Listening to Lions
[Lions] have personalities, temperaments, moods, and they can be voluble about all this, sometimes chatty, sometimes (when they are working) radiating a more focused informativeness. Nor are the exchanges and the work in question suffering-free. In particular, they are not free of the suffering that accompanies failures of understanding, refusals and denials of the sort that characterize many relationships.
Vicki Hearne, Animal Happiness: A Moving Exploration of Animals and Their Emotions (172–173)
While Balaam’s donkey is notable for being one of only two animals who speak in the entire Tanakh (the other being the serpent in Gen. 2), to me, and probably to any human with a companion animal, it’s clear that the donkey begins talking well before God opens her mouth. Based on her research on the relationship between lions and their trainers, scholar Vicki Hearne has argued that animals and humans do converse, but spoken words make up only a part of that communication; there are also gestures, postures, and forms of physical contact. Blurring the sharp line between humans and animals (for which language often serves as strong evidence), Hearne imagines interspecies relationships as being very much like those between humans, where communication can lead to mutuality and trust but is also prone to failures that can have dire consequences.
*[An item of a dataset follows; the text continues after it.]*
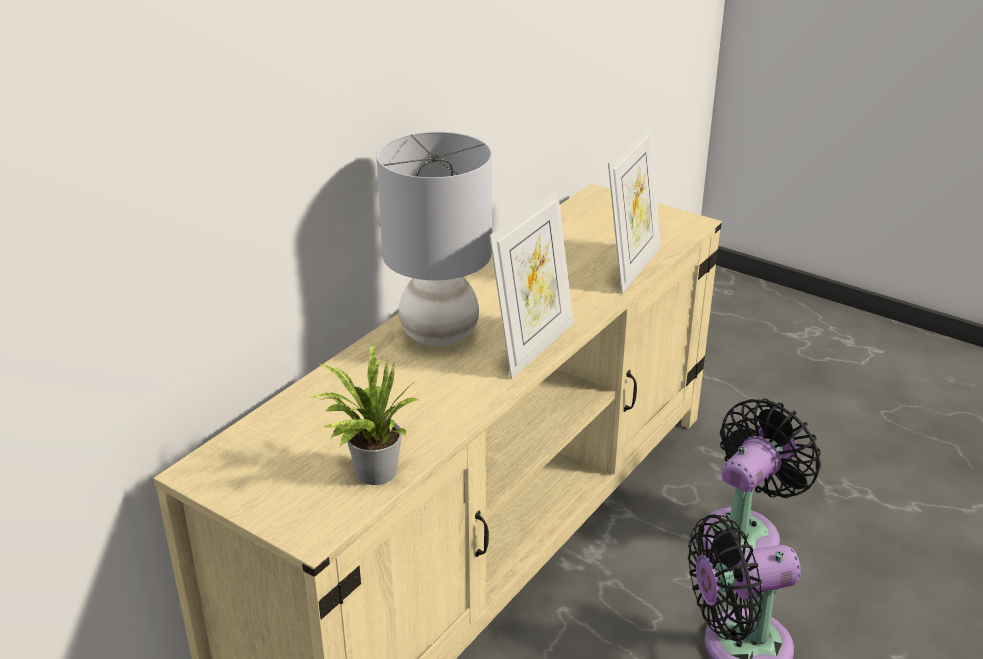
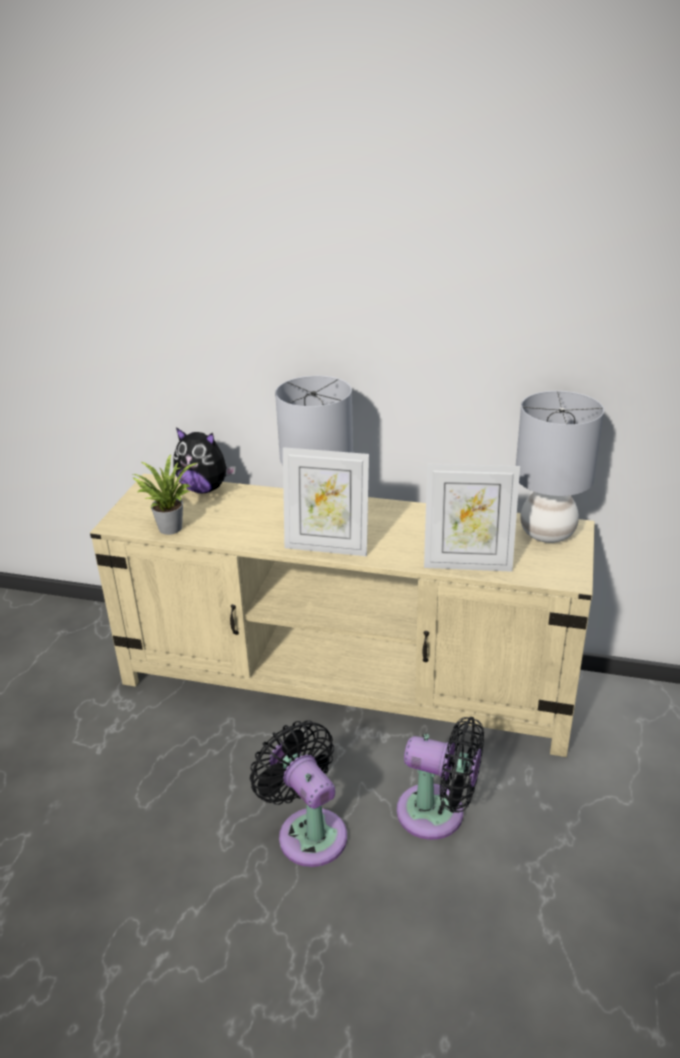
camera: 70 degrees right, 0 degrees up
none -> plush toy [173,427,236,494]
none -> grey table lamp [516,391,604,543]

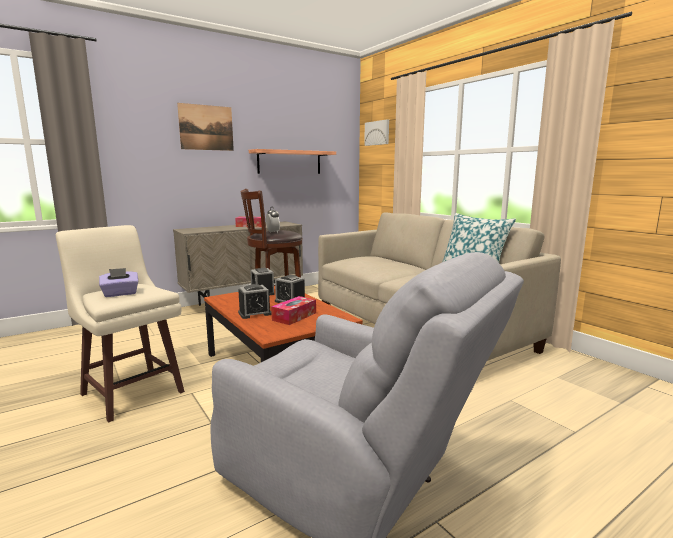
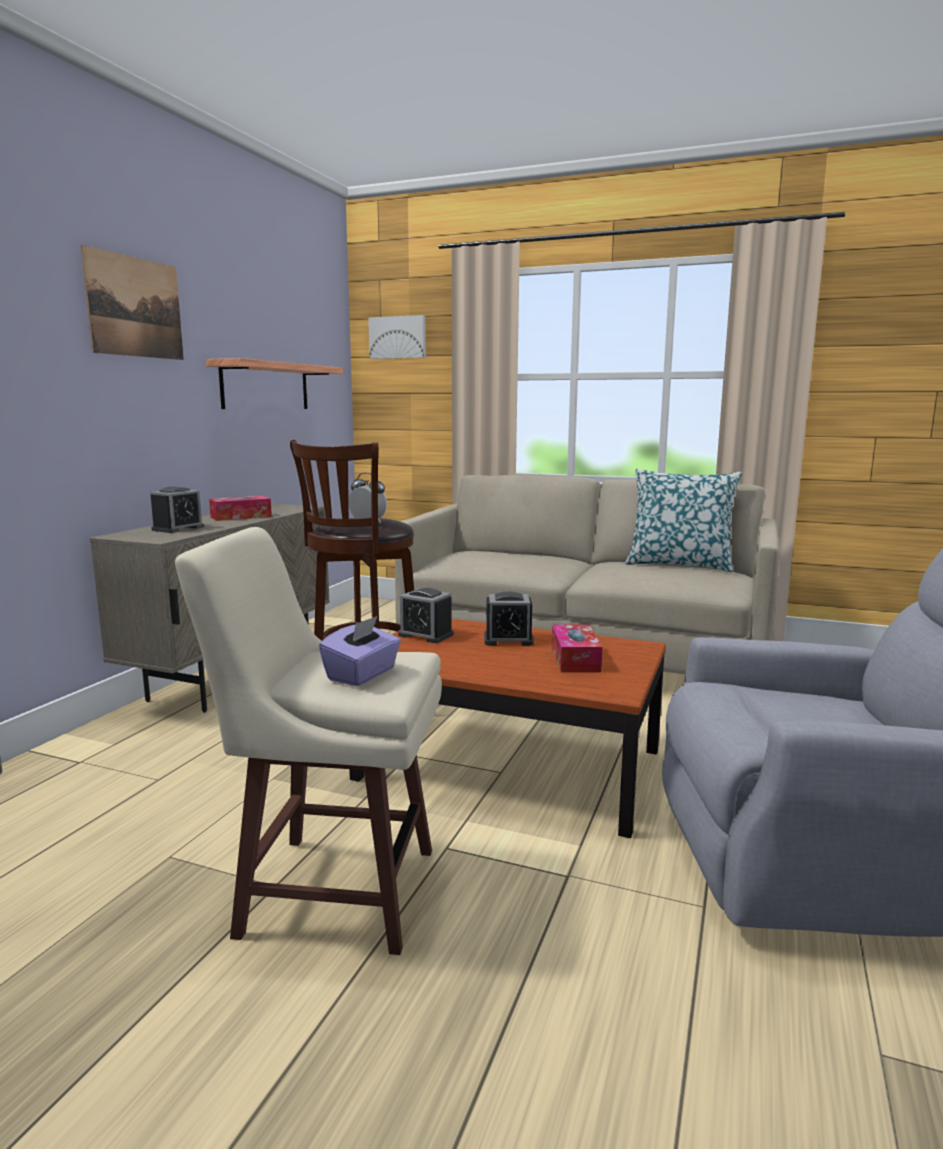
camera: 35 degrees left, 0 degrees up
alarm clock [238,284,272,319] -> alarm clock moved to [150,487,204,533]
Balaam’s interaction with the donkey is an example of the failure that leads to suffering when someone isn’t listening. The donkey knows something about God and tries to communicate that to her human. But she’s in the frustrating position of being unable to use human language to share what she knows. Instead she uses another form of communication—bodily movement—moving three times to avoid the angel. Balaam should have “gotten” that something unusual was happening. As the donkey herself points out after God enables her speech, she’s been carrying Balaam for a long time and she’s never done anything similar before. But each time she moves, Balaam becomes angry and lashes out in violence. The problem is not that she can’t speak his language; it is his unwillingness to really understand hers.